>> start PROVIDED TEXT

The largely deserved rap on Lollapalooza 2019?
It’s an ode to capitalist excess, not to be confused with excess’ far more interesting cousin, debauchery, a festival that feels resolutely apolitical, a place where one is surrounded by thousands but is too often alone in a sea of people convening with their social media feeds instead of one another.
The Lollapalooza ethos is, in short, a metaphor for modern-day America: disconnected and fractured, a mass of people moving swiftly past one another to get to the next—one hopes, better—show.
And yet. As is always true with the larger music festivals, there are pockets of resistance and transcendence. That was the case when British power punk band IDLES and multi-hyphenate Childish Gambino (aka Donald Glover) took to the stage with two very different, yet ideologically connected, Lollapalooza sets.
Childish Gambino/Photo: Cami di Mauri
The IDLES quintet, led by its improbably charismatic frontman Joe Talbot, is punk band as wrecking crew, lyrically tearing down institutions and brutalizing their instruments with manic, frenzied glee.
That IDLES is anti-fascist, anti-nationalist and anti-corporate is to be expected: punk is a genre where a radical worldview is not radical at all.
True to that form, the band implored its Lollapalooza audience to “Smash it / ruin It / unite!” during its performance of “Rottweiller,” a critique of Brexit featured on IDLES’ most recent album, “Joy As an Act of Resistance.”
Talbot introduced the song by calling out parallels between what is happening in the U.S. and the U.K., putting a fine point on the fact that the white nationalist rise that ails America is part of a larger, global trend. Likewise with the band’s bracing performance of “Danny Nedelko,” an angry denunciation of anti-immigrant sentiment in the form of an insanely good power-punk tune.
Yet what’s truly subversive about IDLES is its feminism. “I find acts of machismo grotesque and violent and antisocial and not welcoming,” Talbot has said. During IDLES’ performance of “Never Fight a Man With a Perm,” the band mocked all things hyper-masculine (“Brylcream / Creatine / Charlie Sheen”) and subverted Nancy Sinatra’s iconic feminist anthem (“These boots are made for stomping/And that’s just what they’ll do”) before vowing to do the most unmanly thing of all: shut their mouths and hug it out.

>> end PROVIDED TEXT
>> start DATA LINES

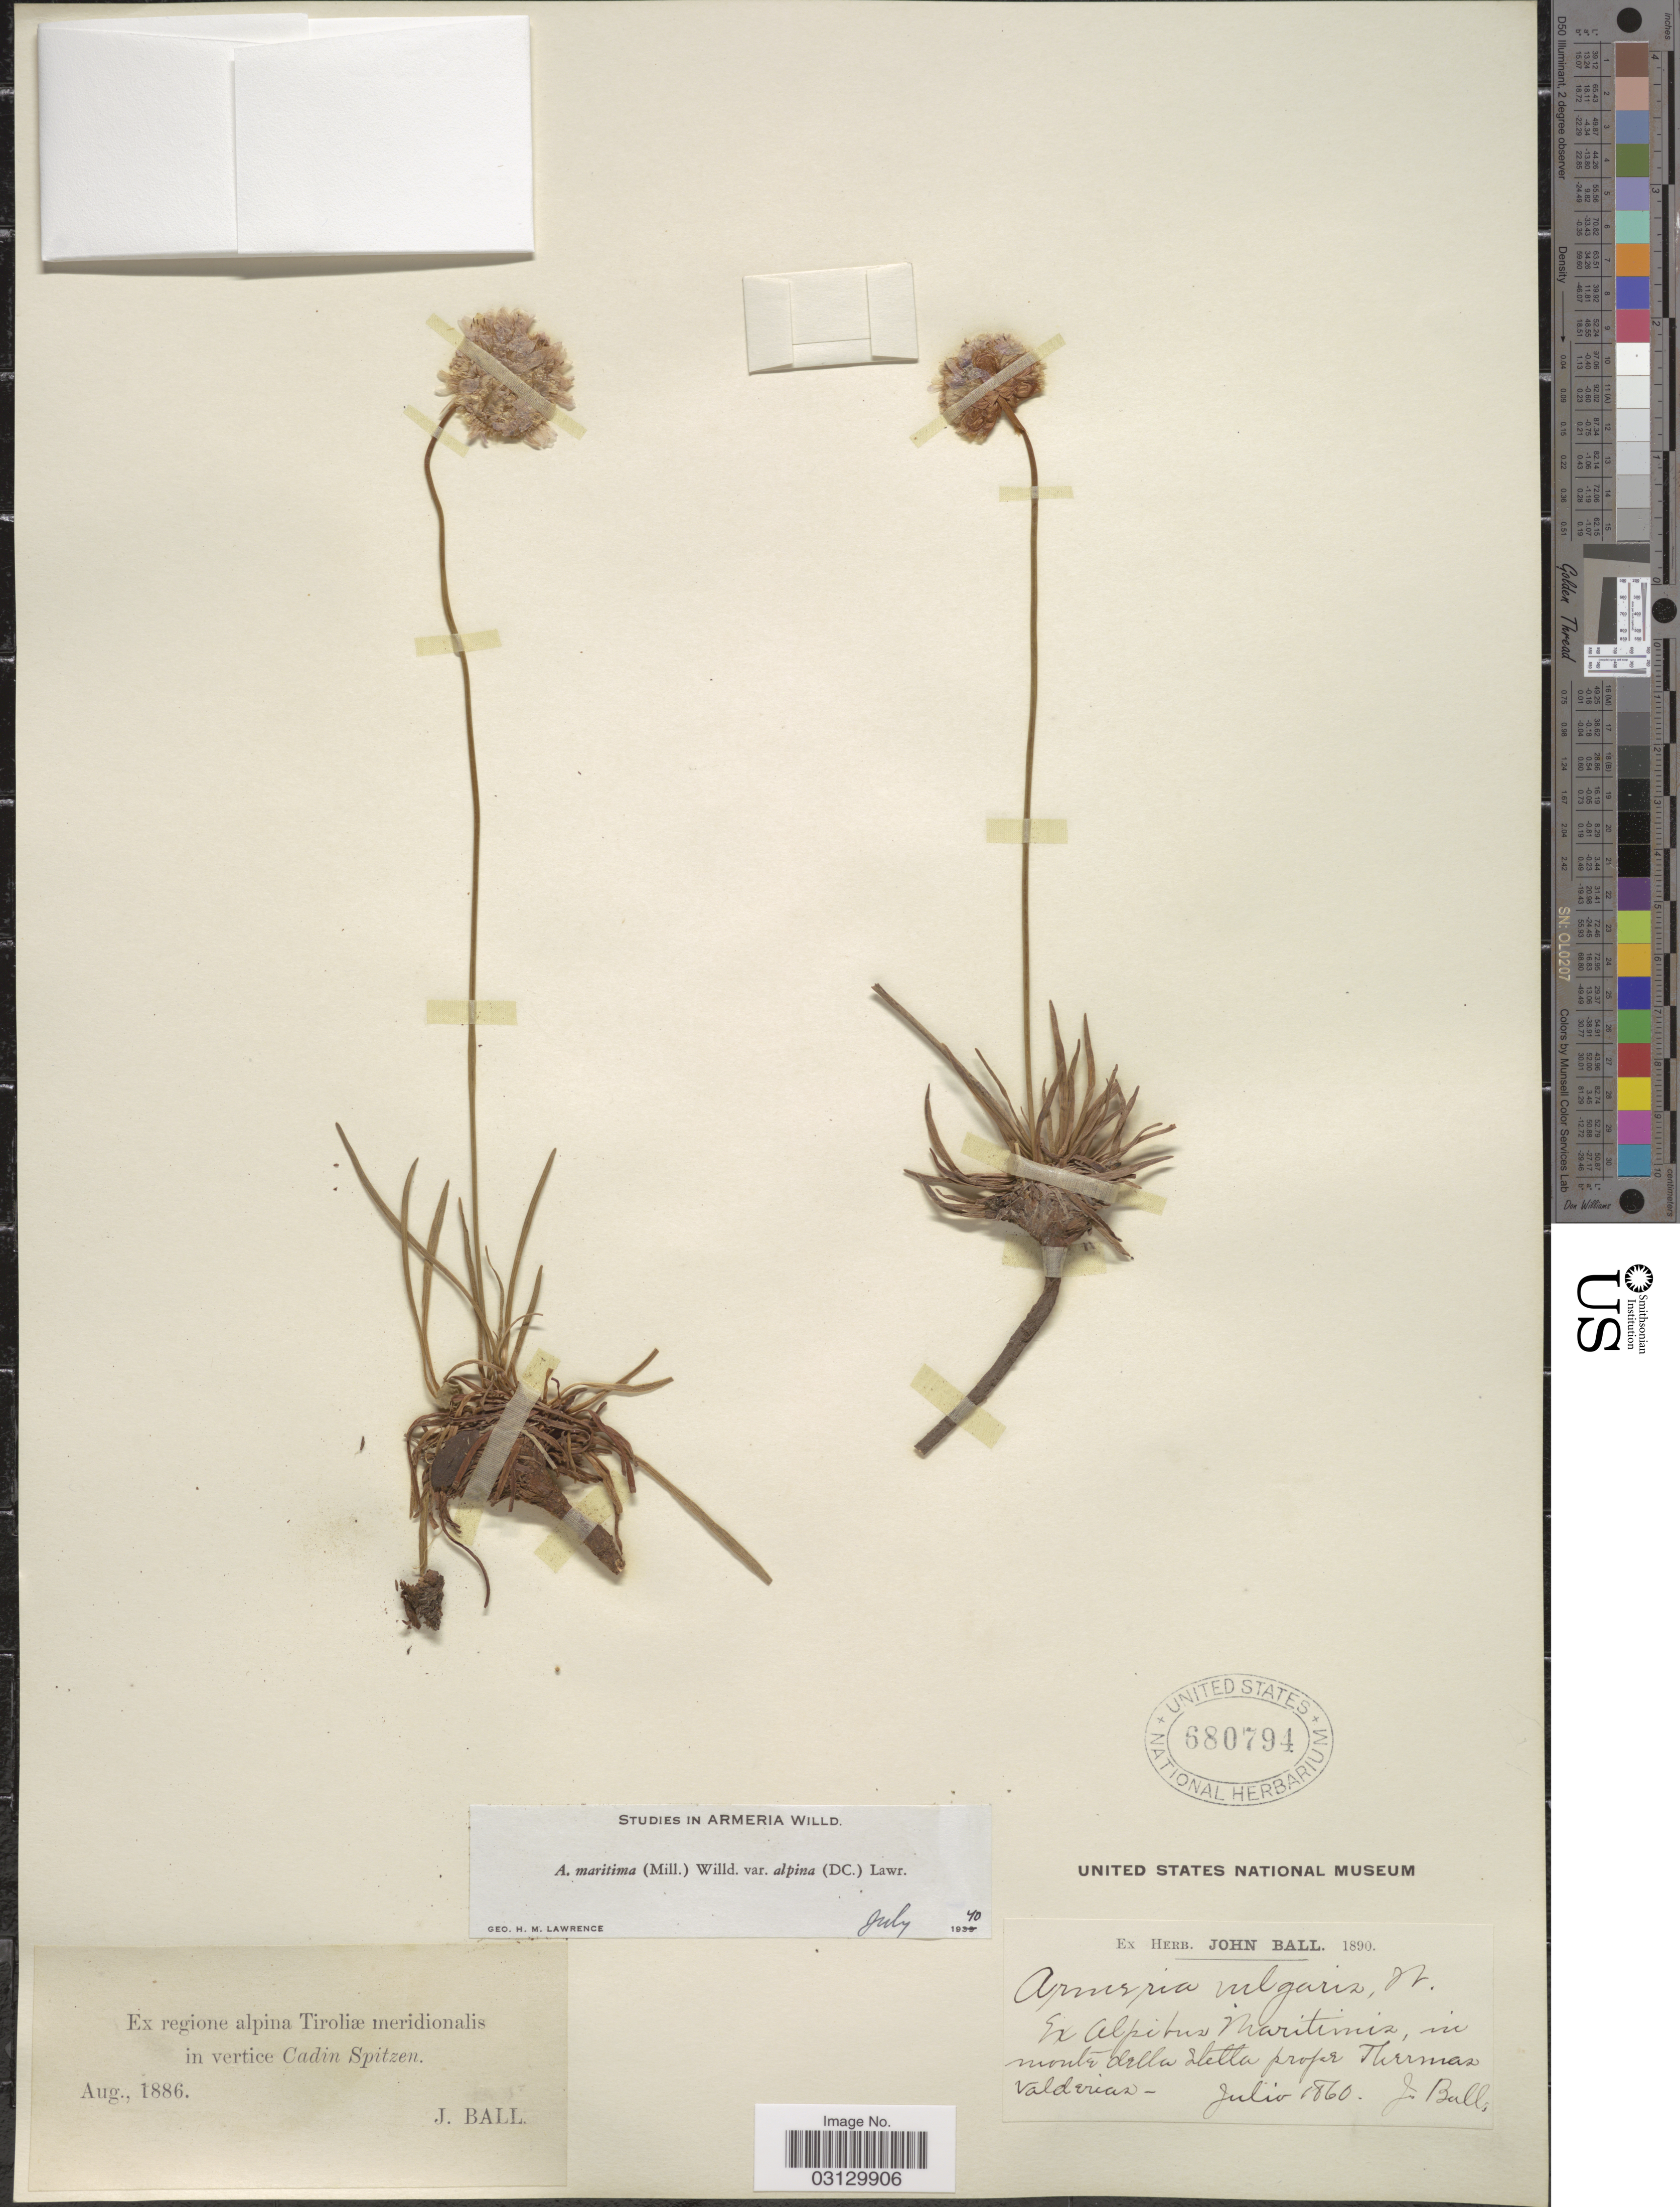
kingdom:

>> end DATA LINES

### STATED PROBLEM A
Summarize the Lollapalooza 2019 text in two sentences.
### STATED PROBLEM B
Based on the Lollapalooza 2019 text, answer yes or no to each statement below, and support each answer with the deciding words from the text, quoted verbatim.
(i) IDLES is a British band.
(ii) The festival is described as feeling resolutely political.
(iii) "Rottweiller" is a song from IDLES' most recent album.
### STATED PROBLEM C
Please reproduce the passage of the Lollapalooza 2019 text from "It’s an ode" up to and including "of one another.".

### TASK ANSWER A
Lollapalooza 2019 is portrayed as a resolutely apolitical ode to capitalist excess, where people in the crowd are disconnected and absorbed in their social media feeds, yet the sets by IDLES and Childish Gambino offered pockets of resistance and transcendence. IDLES, led by frontman Joe Talbot, performed songs attacking Brexit and anti-immigrant sentiment and mocked hyper-masculinity, which the text singles out as the band's truly subversive feminism.

### TASK ANSWER B
(i) Yes: "British power punk band IDLES"
(ii) No: "a festival that feels resolutely apolitical"
(iii) Yes: "a critique of Brexit featured on IDLES’ most recent album"

### TASK ANSWER C
It’s an ode to capitalist excess, not to be confused with excess’ far more interesting cousin, debauchery, a festival that feels resolutely apolitical, a place where one is surrounded by thousands but is too often alone in a sea of people convening with their social media feeds instead of one another.